Oil and algae in water
Fluorescence has been used for the analysis of oils for the past 60 years. One of the goals of this analysis is the analysis of core samples, for example water, to detect the presence of oils in order to determine possible contamination in water reservoirs or lakes.
A small mobile, handheld system is routinely used by first responders to check water quality in lakes that are used as drinking water reservoirs. An oil-contaminated sample, an algal sample, and a water blank sample were measured (see figure Effective differentiation of algal fluorescence from oils), with the signal being recorded continuously.
The black trace shows strong responses for both lube oil and algae: the response to algae is undoubtedly due to NADPH fluorescence, which is used routinely as a marker for aquatic biomass. Clearly this measurement is open to interference from oils and other aromatic hydrocarbon products: The additional use of the second channel (sensitive to generic algal chlorophylls) differentiates algal fluorescence from oils effectively. The use of chlorophyll-specific wavelength sets could be used to differentiate different algal types.
Viable cell test
Traditionally, the toxic effects of unknown compounds have been measured in vitro by counting viable cells after staining with a vital dye. The resazurin system measures the metabolic activity of living cells. Viable cells take up resazurin and reduce it internally to resorufin. This fluorescent compound and the redox reaction can be monitored. Only viable cells can reduce resazurin, therefore change in fluorescence intensity is due to viable cells.

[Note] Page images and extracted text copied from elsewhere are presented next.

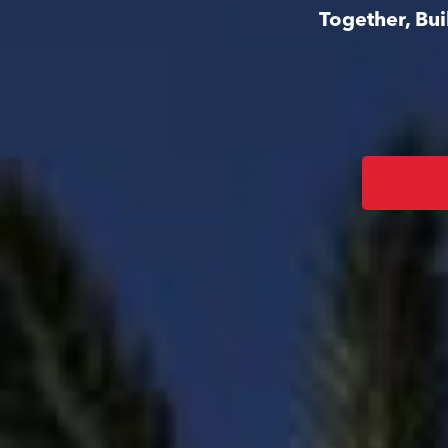
Together, Bu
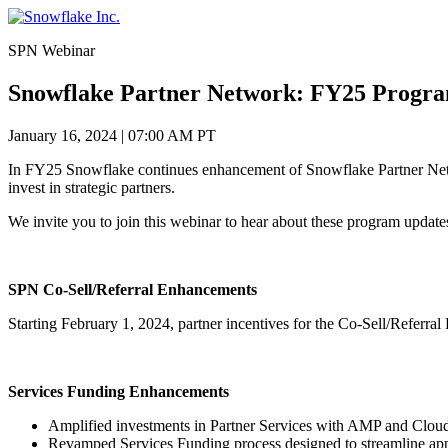
Skip
to
SPN Webinar
content
Snowflake Partner Network: FY25 Progra
January 16, 2024
|
07:00 AM PT
In FY25 Snowflake continues enhancement of Snowflake Partner Netwo
invest in strategic partners.
We invite you to join this webinar to hear about these program updat
SPN Co-Sell/Referral Enhancements
Starting February 1, 2024, partner incentives for the Co-Sell/Refer
Services Funding Enhancements
Amplified investments in Partner Services with AMP and Clou
Revamped Services Funding process designed to streamline app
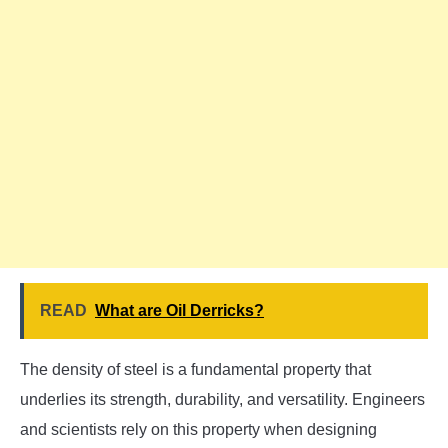
READ
What are Oil Derricks?
The density of steel is a fundamental property that
underlies its strength, durability, and versatility. Engineers
and scientists rely on this property when designing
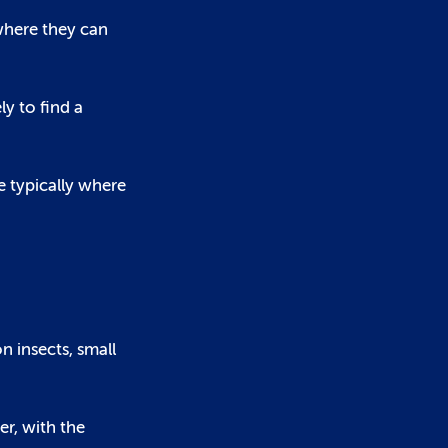
where they can
ly to find a
e typically where
n insects, small
er, with the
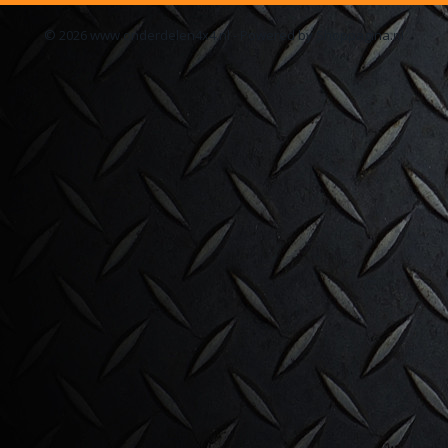
© 2026 www.onderdelen4x4.nl - Powered by Shoppagina.nl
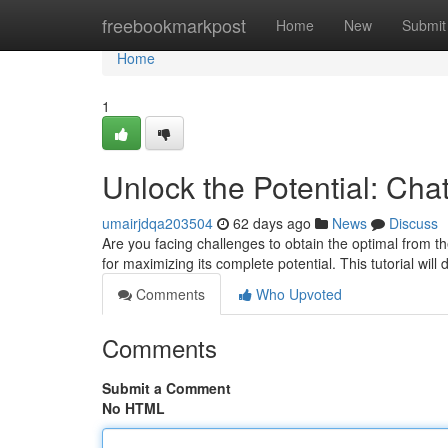
Home
freebookmarkpost
Home
New
Submit
Home
1
Unlock the Potential: Ch
umairjdqa203504
62 days ago
News
Discuss
Are you facing challenges to obtain the optimal from th
for maximizing its complete potential. This tutorial will 
Comments
Who Upvoted
Comments
Submit a Comment
No HTML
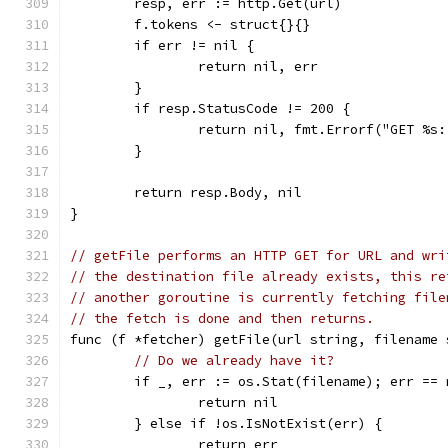
	resp, err := http.Get(url)
	f.tokens <- struct{}{}
	if err != nil {
		return nil, err
	}
	if resp.StatusCode != 200 {
		return nil, fmt.Errorf("GET %
	}
	return resp.Body, nil
}
// getFile performs an HTTP GET for URL and wri
// the destination file already exists, this re
// another goroutine is currently fetching file
// the fetch is done and then returns.
func (f *fetcher) getFile(url string, filename 
// Do we already have it?
	if _, err := os.Stat(filename); err == 
		return nil
	} else if !os.IsNotExist(err) {
		return err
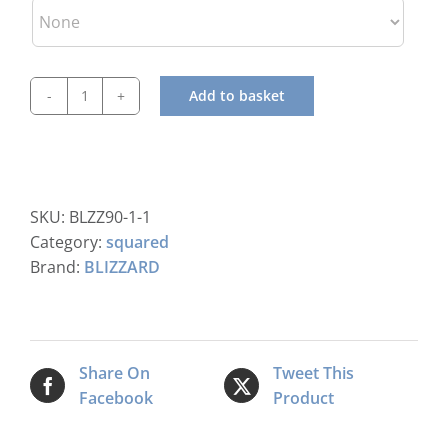
Add to basket
Blizzard
BIM90
Ice
Machine
quantity
SKU:
BLZZ90-1-1
Category:
squared
Brand:
BLIZZARD
Share On
Tweet This
Facebook
Product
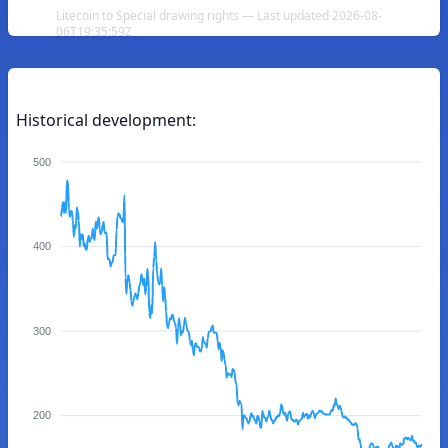
Litecoin to Special drawing rights — Last updated 2026-08-
06T19:35:59Z
Historical development:
500
400
300
200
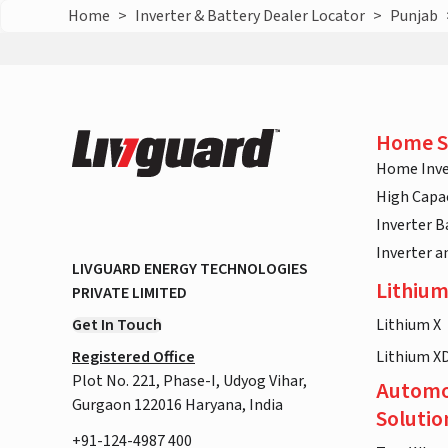
Home
>
Inverter & Battery Dealer Locator
>
Punjab
Home S
Home Inve
High Capac
Inverter B
Inverter 
LIVGUARD ENERGY TECHNOLOGIES
Lithium
PRIVATE LIMITED
Get In Touch
Lithium X
Registered Office
Lithium X
Plot No. 221, Phase-I, Udyog Vihar,
Automo
Gurgaon 122016 Haryana, India
Solutio
+91-124-4987 400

A dilution series of E. coli K12 cells was prepared, resazurin was added, and the experiment carried out according to the manufacturer’s instructions. Fluorescence was measured in a 1 cm quartz cuvette. A total of 27 cells in a total volume of 300 µl were detected. Extrapolation of the data to the ±3 times standard deviation data show that the limit of detection is around 15 cells in total in a 300 µl volume and this can be distinguished from the blank (see figure Efficient detection of viable cells). The blank was resazurin containing buffer without cells.
Chlorophyll fluorescence analysis has become one of the most powerful and widely used techniques available to plant physiologists and ecophysiologists. No investigation into photosynthetic performance of plants under field conditions seems complete without some fluorescence data. The goal of measuring the yield of chlorophyll fluorescence is to gain information about changes in the efficiency of photochemistry and heat dissipation.
A dilution series of chlorophyll A in ethanol was prepared and measured in a 1 cm quartz cuvette using a laser diode-based sensor. The fluorescence intensity was recorded for each concentration of chlorophyll A and linear regression analysis of the data was performed (see figures Fluorescence intensity of different chlorophyll A concentrations). A 4 pM (0.0035 ng/ml chlorophyll) solution of chlorophyll A could still be distinguished from the blank. The blank was ethanol without chlorophyll A.